::: Material to process :::
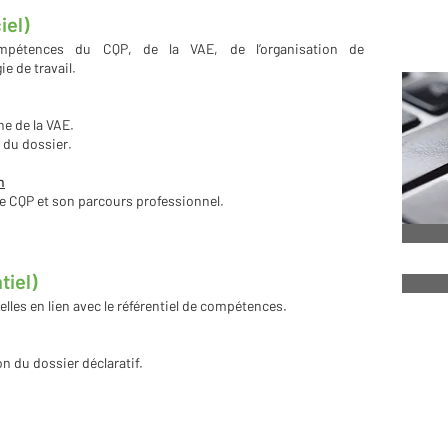
2
iel)
ompétences du CQP, de la VAE, de l’organisation de
e de travail.
he de la VAE.
 du dossier.
n
le CQP et son parcours professionnel.
tiel)
lles en lien avec le référentiel de compétences.
n du dossier déclaratif.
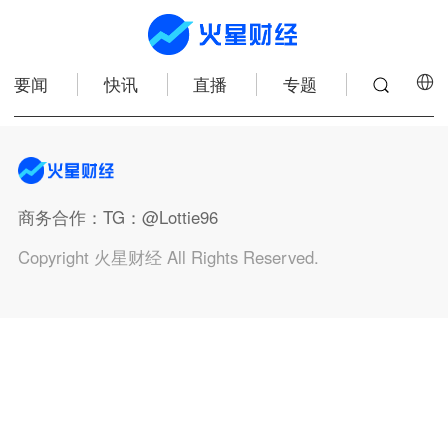
要闻
快讯
直播
专题
商务合作
：TG：@Lottie96
Copyright 火星财经 All Rights Reserved.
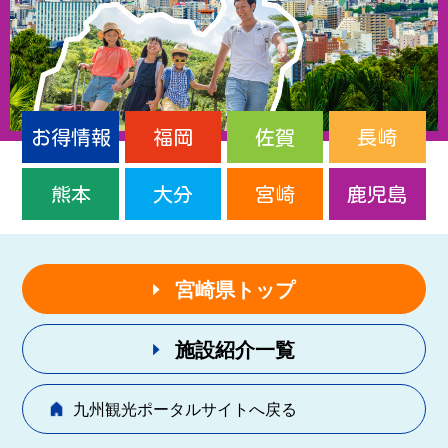
お得情報
福岡
佐賀
長崎
熊本
大分
宮崎
鹿児島
宮崎県トップ
施設紹介一覧
九州観光ポータルサイトへ戻る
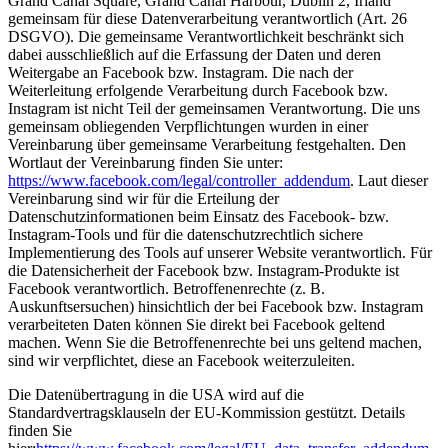
Grand Canal Square, Grand Canal Harbour, Dublin 2, Irland
gemeinsam für diese Datenverarbeitung verantwortlich (Art. 26
DSGVO). Die gemeinsame Verantwortlichkeit beschränkt sich
dabei ausschließlich auf die Erfassung der Daten und deren
Weitergabe an Facebook bzw. Instagram. Die nach der
Weiterleitung erfolgende Verarbeitung durch Facebook bzw.
Instagram ist nicht Teil der gemeinsamen Verantwortung. Die uns
gemeinsam obliegenden Verpflichtungen wurden in einer
Vereinbarung über gemeinsame Verarbeitung festgehalten. Den
Wortlaut der Vereinbarung finden Sie unter:
https://www.facebook.com/legal/controller_addendum
. Laut dieser
Vereinbarung sind wir für die Erteilung der
Datenschutzinformationen beim Einsatz des Facebook- bzw.
Instagram-Tools und für die datenschutzrechtlich sichere
Implementierung des Tools auf unserer Website verantwortlich. Für
die Datensicherheit der Facebook bzw. Instagram-Produkte ist
Facebook verantwortlich. Betroffenenrechte (z. B.
Auskunftsersuchen) hinsichtlich der bei Facebook bzw. Instagram
verarbeiteten Daten können Sie direkt bei Facebook geltend
machen. Wenn Sie die Betroffenenrechte bei uns geltend machen,
sind wir verpflichtet, diese an Facebook weiterzuleiten.
Die Datenübertragung in die USA wird auf die
Standardvertragsklauseln der EU-Kommission gestützt. Details
finden Sie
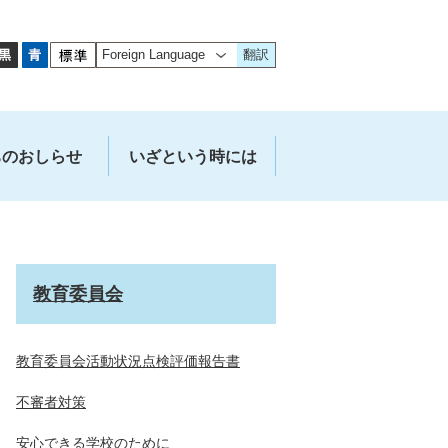
翻訳
ちのおしらせ
いざという時には
教育委員会
教育委員会活動状況点検評価報告書
不審者対策
安心できる学校のために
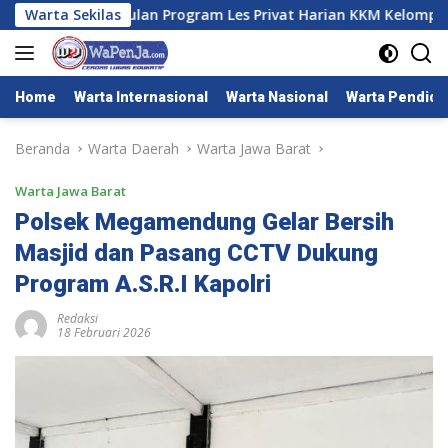
Langsung
Warta Sekilas
Sebulan Program Les Privat Harian KKM Kelompok 7 Univer
ke
konten
Home
Warta Internasional
Warta Nasional
Warta Pendidi
Beranda
Warta Daerah
Warta Jawa Barat
Warta Jawa Barat
Polsek Megamendung Gelar Bersih
Masjid dan Pasang CCTV Dukung
Program A.S.R.I Kapolri
Redaksi
18 Februari 2026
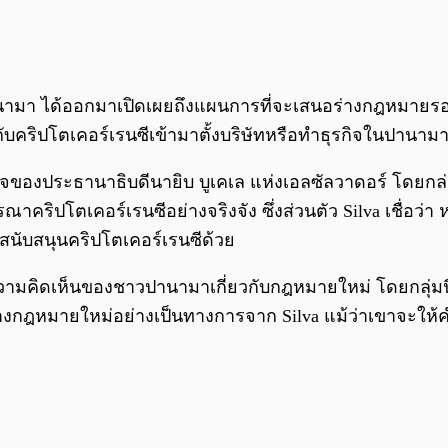
มา ได้ออกมาเปิดเผยถึงแผนการที่จะเสนอร่างกฎหมายร
ข้องกับคริปโตเคอร์เรนซีเข้ามาตั้งบริษัทหรือทำธุรกิจในป
ใจของประธานาธิบดีนายิบ บูเคเล แห่งเอลซัลวาดอร์ โดยกล
าคริปโตเคอร์เรนซีอย่างจริงจัง ซึ่งส่วนตัว Silva เชื่อว่
นับสนุนคริปโตเคอร์เรนซีด้วย
งความคิดเห็นของชาวปานามาเกี่ยวกับกฎหมายใหม่ โดยกลุ่มนี้
นอร่างกฎหมายใหม่อย่างเป็นทางการจาก Silva แม้ว่าเขาจะใ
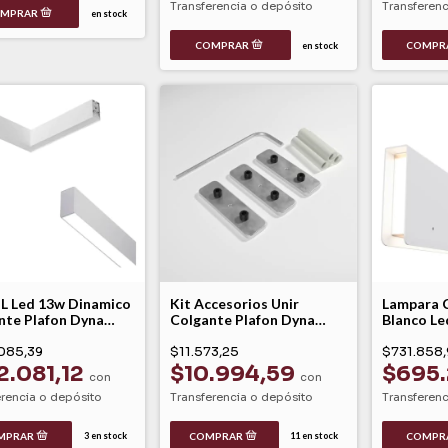
Transferencia o depósito
Transferenc
en stock
en stock
 L Led 13w Dinamico
Kit Accesorios Unir
Lampara C
nte Plafon Dyna
Colgante Plafon Dyna
Blanco Le
Leuk
Masterlin
085,39
$11.573,25
$731.858,
2.081,12
$10.994,59
$695
con
con
erencia o depósito
Transferencia o depósito
Transferenc
3
en stock
11
en stock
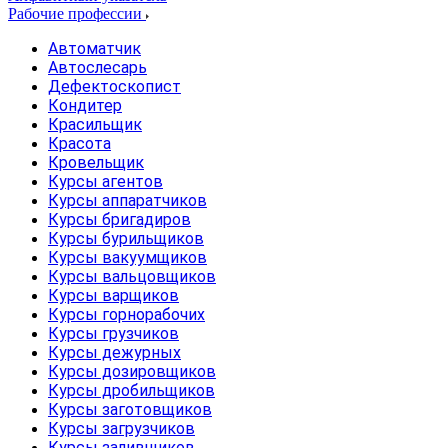
Рабочие профессии
Автоматчик
Автослесарь
Дефектоскопист
Кондитер
Красильщик
Красота
Кровельщик
Курсы агентов
Курсы аппаратчиков
Курсы бригадиров
Курсы бурильщиков
Курсы вакуумщиков
Курсы вальцовщиков
Курсы варщиков
Курсы горнорабочих
Курсы грузчиков
Курсы дежурных
Курсы дозировщиков
Курсы дробильщиков
Курсы заготовщиков
Курсы загрузчиков
Курсы заливщиков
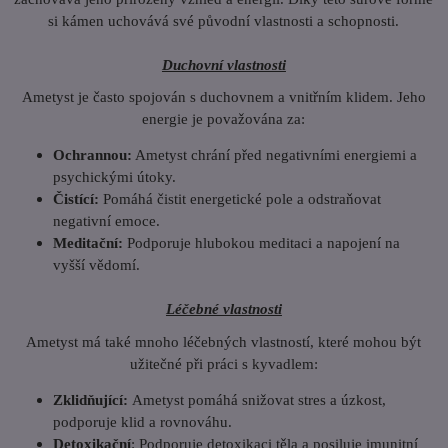
si kámen uchovává své původní vlastnosti a schopnosti.
Duchovní vlastnosti
Ametyst je často spojován s duchovnem a vnitřním klidem. Jeho
energie je považována za:
Ochrannou:
Ametyst chrání před negativními energiemi a
psychickými útoky.
Čistící:
Pomáhá čistit energetické pole a odstraňovat
negativní emoce.
Meditační:
Podporuje hlubokou meditaci a napojení na
vyšší vědomí.
Léčebné vlastnosti
Ametyst má také mnoho léčebných vlastností, které mohou být
užitečné při práci s kyvadlem:
Zklidňující:
Ametyst pomáhá snižovat stres a úzkost,
podporuje klid a rovnováhu.
Detoxikační
: Podporuje detoxikaci těla a posiluje imunitní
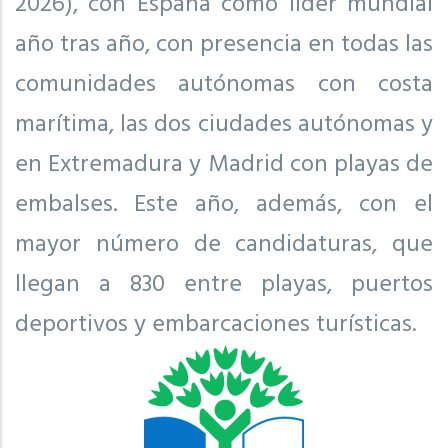
2026), con España como líder mundial
año tras año, con presencia en todas las
comunidades autónomas con costa
marítima, las dos ciudades autónomas y
en Extremadura y Madrid con playas de
embalses. Este año, además, con el
mayor número de candidaturas, que
llegan a 830 entre playas, puertos
deportivos y embarcaciones turísticas.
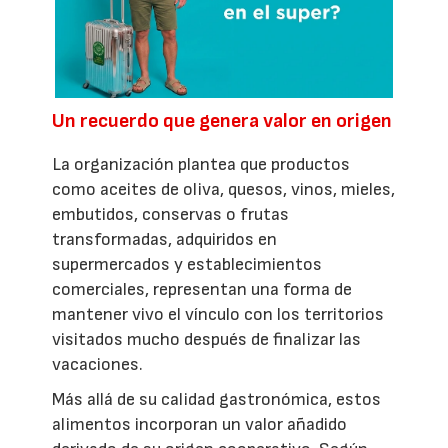
Un recuerdo que genera valor en origen
La organización plantea que productos
como aceites de oliva, quesos, vinos, mieles,
embutidos, conservas o frutas
transformadas, adquiridos en
supermercados y establecimientos
comerciales, representan una forma de
mantener vivo el vínculo con los territorios
visitados mucho después de finalizar las
vacaciones.
Más allá de su calidad gastronómica, estos
alimentos incorporan un valor añadido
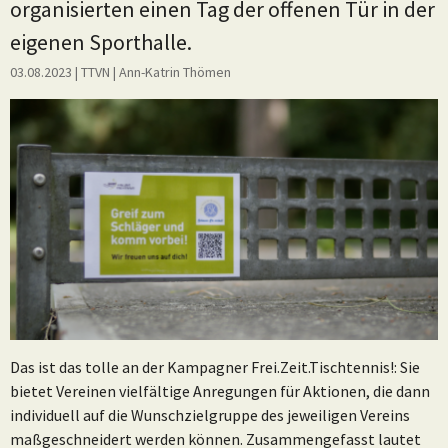
organisierten einen Tag der offenen Tür in der
eigenen Sporthalle.
03.08.2023
| TTVN
|
Ann-Katrin Thömen
Das ist das tolle an der Kampagner Frei.Zeit.Tischtennis!: Sie
bietet Vereinen vielfältige Anregungen für Aktionen, die dann
individuell auf die Wunschzielgruppe des jeweiligen Vereins
maßgeschneidert werden können. Zusammengefasst lautet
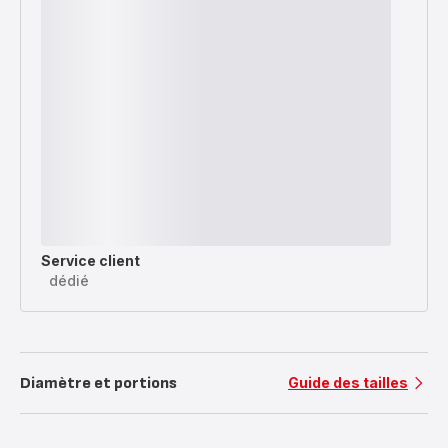
Service client
dédié
Diamètre et portions
Guide des tailles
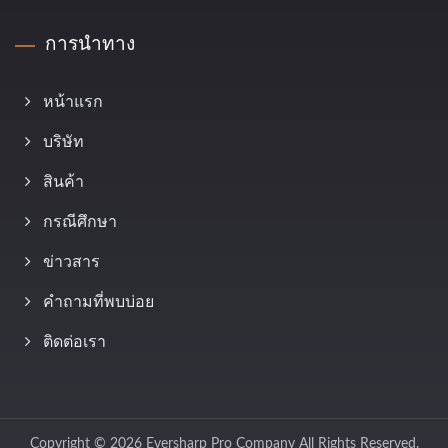
การนำทาง
หน้าแรก
บริษัท
สินค้า
กรณีศึกษา
ข่าวสาร
คำถามที่พบบ่อย
ติดต่อเรา
Copyright © 2026
Eversharp Pro Company
All Rights Reserved.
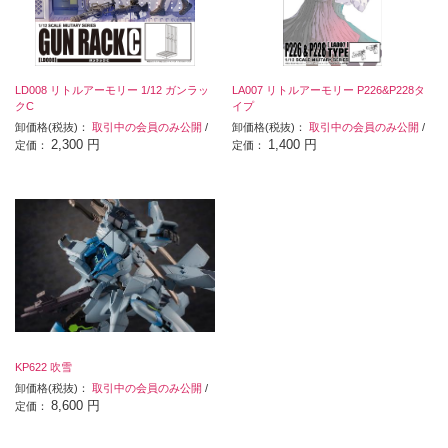
LD008 リトルアーモリー 1/12 ガンラッ
LA007 リトルアーモリー P226&P228タ
クC
イプ
卸価格(税抜)：
取引中の会員のみ公開
/
卸価格(税抜)：
取引中の会員のみ公開
/
2,300 円
1,400 円
定価：
定価：
KP622 吹雪
卸価格(税抜)：
取引中の会員のみ公開
/
8,600 円
定価：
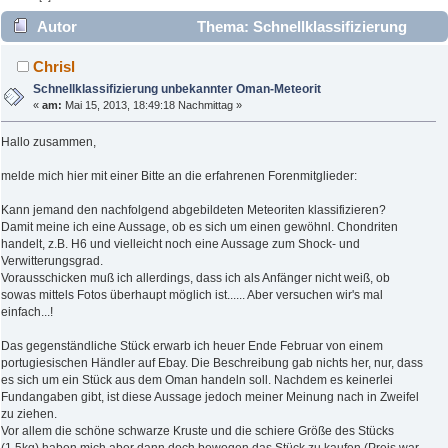
Autor
Thema: Schnellklassifizierung
unbekannter Oman-Meteorit (Gelesen 4587 mal)
Chrisl
Schnellklassifizierung unbekannter Oman-Meteorit
«
am:
Mai 15, 2013, 18:49:18 Nachmittag »
Hallo zusammen,
melde mich hier mit einer Bitte an die erfahrenen Forenmitglieder:
Kann jemand den nachfolgend abgebildeten Meteoriten klassifizieren?
Damit meine ich eine Aussage, ob es sich um einen gewöhnl. Chondriten
handelt, z.B. H6 und vielleicht noch eine Aussage zum Shock- und
Verwitterungsgrad.
Vorausschicken muß ich allerdings, dass ich als Anfänger nicht weiß, ob
sowas mittels Fotos überhaupt möglich ist...... Aber versuchen wir's mal
einfach...!
Das gegenständliche Stück erwarb ich heuer Ende Februar von einem
portugiesischen Händler auf Ebay. Die Beschreibung gab nichts her, nur, dass
es sich um ein Stück aus dem Oman handeln soll. Nachdem es keinerlei
Fundangaben gibt, ist diese Aussage jedoch meiner Meinung nach in Zweifel
zu ziehen.
Vor allem die schöne schwarze Kruste und die schiere Größe des Stücks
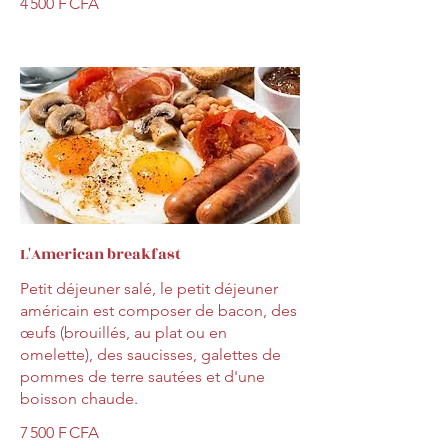
4 500 F CFA
L'American breakfast
Petit déjeuner salé, le petit déjeuner
américain est composer de bacon, des
œufs (brouillés, au plat ou en
omelette), des saucisses, galettes de
pommes de terre sautées et d'une
boisson chaude.
7 500 F CFA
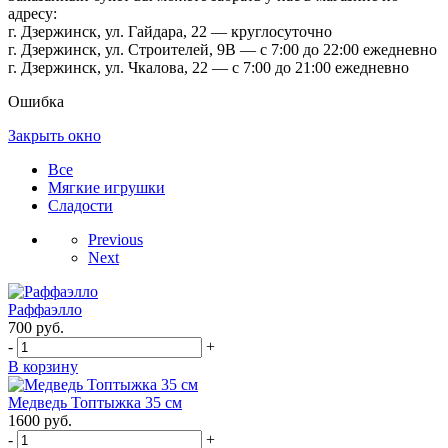
адресу:
г. Дзержинск, ул. Гайдара, 22 — круглосуточно
г. Дзержинск, ул. Строителей, 9В — с 7:00 до 22:00 ежедневно
г. Дзержинск, ул. Чкалова, 22 — с 7:00 до 21:00 ежедневно
Ошибка
Закрыть окно
Все
Мягкие игрушки
Сладости
Previous
Next
Раффаэлло
700
руб.
-
+
В корзину
Медведь Топтыжка 35 см
1600
руб.
-
+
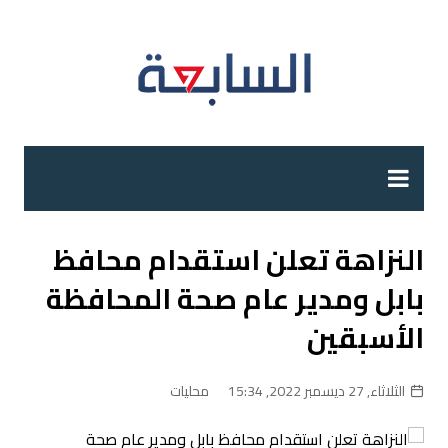
لتجاوز
لى
لمحتوى
النزاهة تعلن استقدام محافظ
بابل ومدير عام صحة المحافظة
الأسبقين
الثلاثاء, 27 ديسمبر 2022, 15:34
محليات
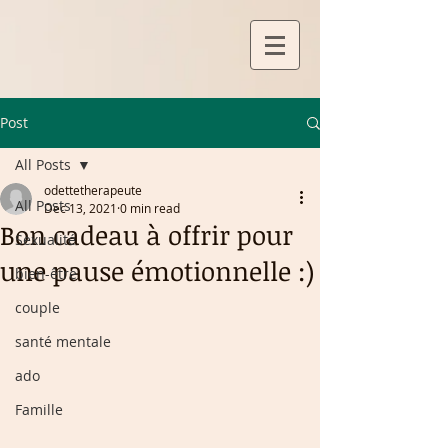
Post
All Posts
odettetherapeute
All Posts
Dec 13, 2021
0 min read
Bon cadeau à offrir pour
Sexualité
une pause émotionnelle :)
bien-être
couple
santé mentale
ado
Famille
:::
> _Exercise description_: Reproduce the listing verbatim from its first line through the line containing "九州観光ポータルサイトへ戻る", including both ends. Omit the pictures from your output.

> _Written reply_:
2
iel)
ompétences du CQP, de la VAE, de l’organisation de
e de travail.
he de la VAE.
 du dossier.
n
le CQP et son parcours professionnel.
tiel)
lles en lien avec le référentiel de compétences.
n du dossier déclaratif.
要闻
快讯
直播
专题
商务合作
：TG：@Lottie96
Copyright 火星财经 All Rights Reserved.
お得情報
福岡
佐賀
長崎
熊本
大分
宮崎
鹿児島
宮崎県トップ
施設紹介一覧
九州観光ポータルサイトへ戻る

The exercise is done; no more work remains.